Wireless Computing and Airplanes?
Echemus writes "The Register has an article speculating whether the fact more and more devices have WiFi/GSM facilities built in will cause Airlines to ban all computing equipment and its like from the cabin. Airlines are ultra-paranoid about cell phones, but is that paranoia justified?"
AFAIUI, radio spectrum is supposed to be allocated in such a way that interference does not affect critical bands. There's a regulatory body to do it. In the past, before this became an issue, there were a lot of electronic gadgets that produced quite large broadband interference. Look at early home computers with plastic cases - you could get several volts of signal from some of them just by holding an oscilloscope probe over the case. Then people starting using serious shielding so that only the wanted frequencies got out.
The actual signal levels from Bluetooth, 802.11 etc. are all pretty low and they are in standards-designated bands.
So exactly what is the issue? Does it have, as I suspect, a lot more to do with the convenience of the cabin crew and the airline than the passengers?
Aircraft survive lightning strike. They are locked onto by powerful radar stations. They have transmitters many times more powerful than cell phones. But, seemingly, all terrorists need to do is to keep their cellphones turned on. doh.
Panurge has posted for the last time. Thanks for the positive moderations.
It is pretty obvious that the use of cell phones on planes is possible, without adverse effects on the airplane. Maybe there is some trouble with the ground stations, as a previous poster pointed out, but do you know who else bans cell phones? Greyhound and the other bus lines, and they don't pretend there is a technical reason for it.
Can you imagine being on a plane full of people talking on their phones non-stop? Or even just having to sit next to someone gossiping their head off for an entire 3 hour flight?
The airlines ban cell phones for the comfort of their passengers, and I'm glad they do.
I'm at a loss as to how a comment this absurd could be modded to insightful.
IF wifi and other broadcast devices are deemed dangerous because of interference, then they need to be completely banned from the cockpit.
Suggesting it now falls upon a crew who should be flying the plane to scan for wireless devices is ridiculous.
Say I leave my 'puter off until I'm onboard and the flight is underway. Do you expect them to do constant scanning, and then devote crew time (or flight attendant time, as if these folks are already stretched serviing an entire flight deck of people) to search for WHICH seat is broadcasting? Then, if I've put my computer back in the bag but left it on, they have to do a bag and pocket search in a limited area to try to determine WHAT device (cell phone, blue tooth, wifi laptop, PDA) is sending the signal out, then turn it off?
Come on mods.

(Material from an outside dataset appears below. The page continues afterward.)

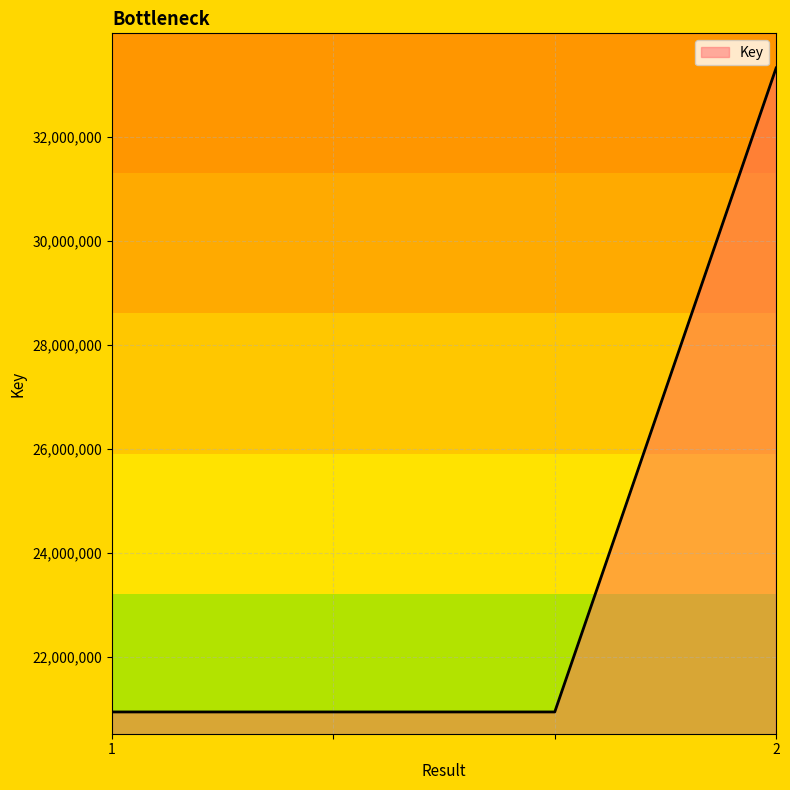

What is the greatest value displayed?

33325377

Use half a brain.
IF this stuff is truly interefering then there is NO reason to allow people to carry it onto the plane with them. Let the few people who think they deserve special treatment or have documents that need to be in their possesion at all times charter their own flight.
A CD player affecting modern avionics? Oh, please...

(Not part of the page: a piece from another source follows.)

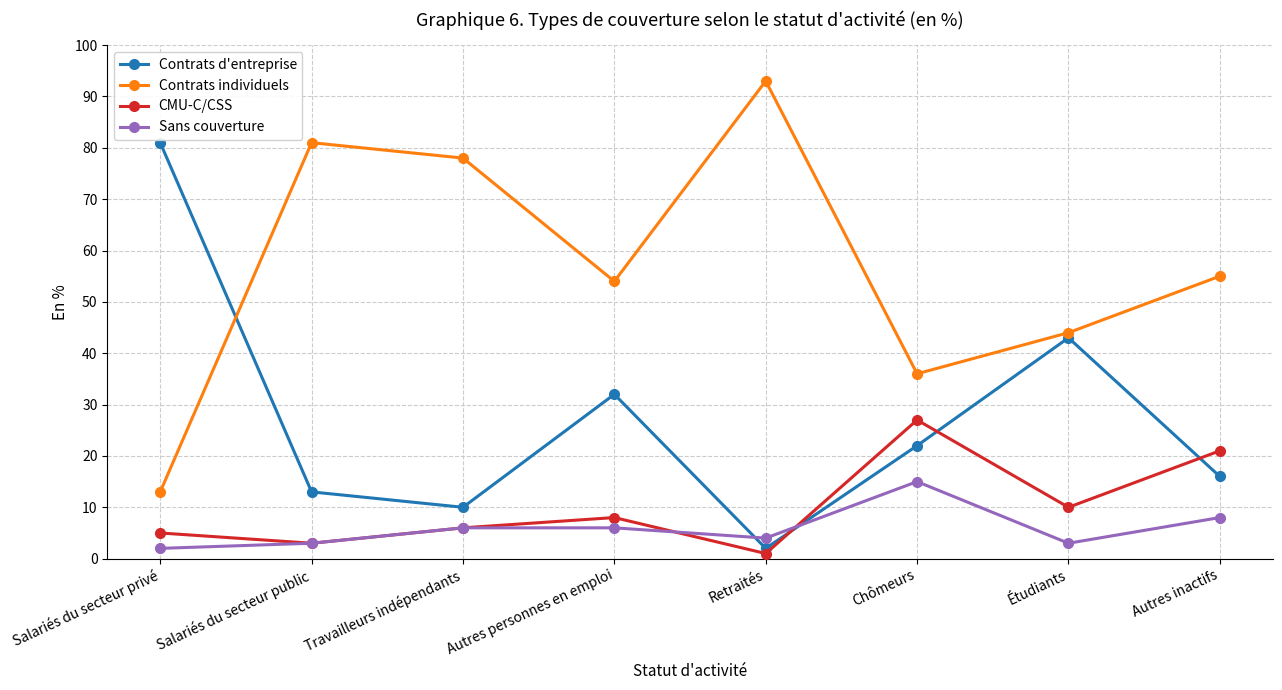

What is the total value across all series at Salariés du secteur public?

100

I'm an electronics engineering tech, and I used to work for Boeing. I've seen how the 'black boxes' are put together, and how they're installed in the jets. They're heavily shielded against stray interference, both by their own grounded metal housing and by the fact that every single non-coaxial wire going into the thing goes through at least a bypass capacitor, if not the cap and a ferrite bead, before it ever hits its destination.
Don't even get me started on how many of those wire bundles have shield braid over the inner conductors.
Couple that with the fact that there's a solid metal floor between the 'people' area and the avionics bay, AND the fact that the boxes are all mounted in a grounded rack, and I have a lot of trouble believing that a CD player could so much as create an electronic hiccup in anything more than the headphones of the person using it. If it did, then there was something seriously wrong with the plane's avionics to begin with.
Show me independently-verified lab results that a CD player (or anything else in the cellphone or PDA category) can freak out fully functional and properly installed avionics, and I will cheerfully STFU. Until then, I would consider such a story to be in the same category as the Weekly World News reporting that Edgar Cayce had been reincarnated as a psychic fly.